Directions
Set down exactly, from the records below, the line with "The main part" through the line with "[root_agent]: I can", and nothing else.

Records provided

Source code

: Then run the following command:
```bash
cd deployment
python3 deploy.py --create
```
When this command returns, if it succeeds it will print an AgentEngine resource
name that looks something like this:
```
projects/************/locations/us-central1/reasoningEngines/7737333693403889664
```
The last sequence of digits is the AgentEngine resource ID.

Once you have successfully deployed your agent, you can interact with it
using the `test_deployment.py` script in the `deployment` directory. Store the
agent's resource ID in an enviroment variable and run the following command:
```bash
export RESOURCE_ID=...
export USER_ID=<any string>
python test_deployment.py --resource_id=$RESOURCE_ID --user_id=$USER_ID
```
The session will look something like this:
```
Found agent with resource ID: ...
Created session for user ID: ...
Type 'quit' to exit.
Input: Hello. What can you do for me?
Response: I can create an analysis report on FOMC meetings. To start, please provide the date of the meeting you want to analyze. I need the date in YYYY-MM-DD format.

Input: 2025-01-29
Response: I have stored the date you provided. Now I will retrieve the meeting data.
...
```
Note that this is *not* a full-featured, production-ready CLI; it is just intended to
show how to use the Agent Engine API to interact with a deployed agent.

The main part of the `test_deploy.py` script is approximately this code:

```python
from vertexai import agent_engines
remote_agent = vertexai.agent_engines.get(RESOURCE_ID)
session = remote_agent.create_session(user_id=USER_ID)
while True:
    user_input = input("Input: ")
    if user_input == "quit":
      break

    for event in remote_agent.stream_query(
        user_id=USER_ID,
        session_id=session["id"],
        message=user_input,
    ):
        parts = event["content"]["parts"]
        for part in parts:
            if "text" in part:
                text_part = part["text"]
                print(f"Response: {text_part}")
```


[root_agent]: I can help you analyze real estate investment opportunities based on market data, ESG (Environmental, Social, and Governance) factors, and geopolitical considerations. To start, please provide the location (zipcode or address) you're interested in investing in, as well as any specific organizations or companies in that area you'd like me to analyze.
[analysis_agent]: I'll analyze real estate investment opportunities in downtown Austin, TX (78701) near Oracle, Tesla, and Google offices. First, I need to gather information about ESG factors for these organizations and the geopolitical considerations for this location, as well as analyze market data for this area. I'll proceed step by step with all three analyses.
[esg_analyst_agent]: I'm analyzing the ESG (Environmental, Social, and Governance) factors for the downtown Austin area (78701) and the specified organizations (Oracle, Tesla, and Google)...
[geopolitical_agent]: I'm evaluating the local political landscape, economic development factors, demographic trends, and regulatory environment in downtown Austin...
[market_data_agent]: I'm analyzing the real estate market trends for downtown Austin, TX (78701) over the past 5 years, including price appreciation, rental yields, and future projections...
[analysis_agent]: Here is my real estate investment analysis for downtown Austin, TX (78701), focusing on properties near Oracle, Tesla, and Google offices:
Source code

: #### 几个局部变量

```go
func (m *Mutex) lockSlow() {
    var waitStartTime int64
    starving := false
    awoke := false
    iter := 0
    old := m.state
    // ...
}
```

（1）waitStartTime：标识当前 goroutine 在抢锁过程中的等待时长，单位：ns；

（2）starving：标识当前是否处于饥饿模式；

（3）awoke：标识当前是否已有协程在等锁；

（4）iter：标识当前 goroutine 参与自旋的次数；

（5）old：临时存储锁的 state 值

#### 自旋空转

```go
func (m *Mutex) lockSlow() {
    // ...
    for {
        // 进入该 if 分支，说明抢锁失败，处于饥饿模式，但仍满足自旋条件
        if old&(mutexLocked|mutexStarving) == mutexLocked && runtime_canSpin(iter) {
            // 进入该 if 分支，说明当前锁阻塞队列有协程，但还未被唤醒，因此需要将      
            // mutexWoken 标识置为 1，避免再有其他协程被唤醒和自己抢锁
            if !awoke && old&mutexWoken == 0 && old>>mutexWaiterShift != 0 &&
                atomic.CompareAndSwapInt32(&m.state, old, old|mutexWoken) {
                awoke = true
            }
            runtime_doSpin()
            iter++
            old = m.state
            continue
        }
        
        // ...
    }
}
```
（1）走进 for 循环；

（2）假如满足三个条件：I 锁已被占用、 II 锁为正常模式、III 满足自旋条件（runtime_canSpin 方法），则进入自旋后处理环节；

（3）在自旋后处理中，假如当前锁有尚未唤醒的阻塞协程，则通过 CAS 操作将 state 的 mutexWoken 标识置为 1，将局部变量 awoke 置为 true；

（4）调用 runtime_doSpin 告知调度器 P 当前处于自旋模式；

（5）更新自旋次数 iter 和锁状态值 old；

Task solution
The main part of the `test_deploy.py` script is approximately this code:

```python
from vertexai import agent_engines
remote_agent = vertexai.agent_engines.get(RESOURCE_ID)
session = remote_agent.create_session(user_id=USER_ID)
while True:
    user_input = input("Input: ")
    if user_input == "quit":
      break

    for event in remote_agent.stream_query(
        user_id=USER_ID,
        session_id=session["id"],
        message=user_input,
    ):
        parts = event["content"]["parts"]
        for part in parts:
            if "text" in part:
                text_part = part["text"]
                print(f"Response: {text_part}")
```


[root_agent]: I can help you analyze real estate investment opportunities based on market data, ESG (Environmental, Social, and Governance) factors, and geopolitical considerations. To start, please provide the location (zipcode or address) you're interested in investing in, as well as any specific organizations or companies in that area you'd like me to analyze.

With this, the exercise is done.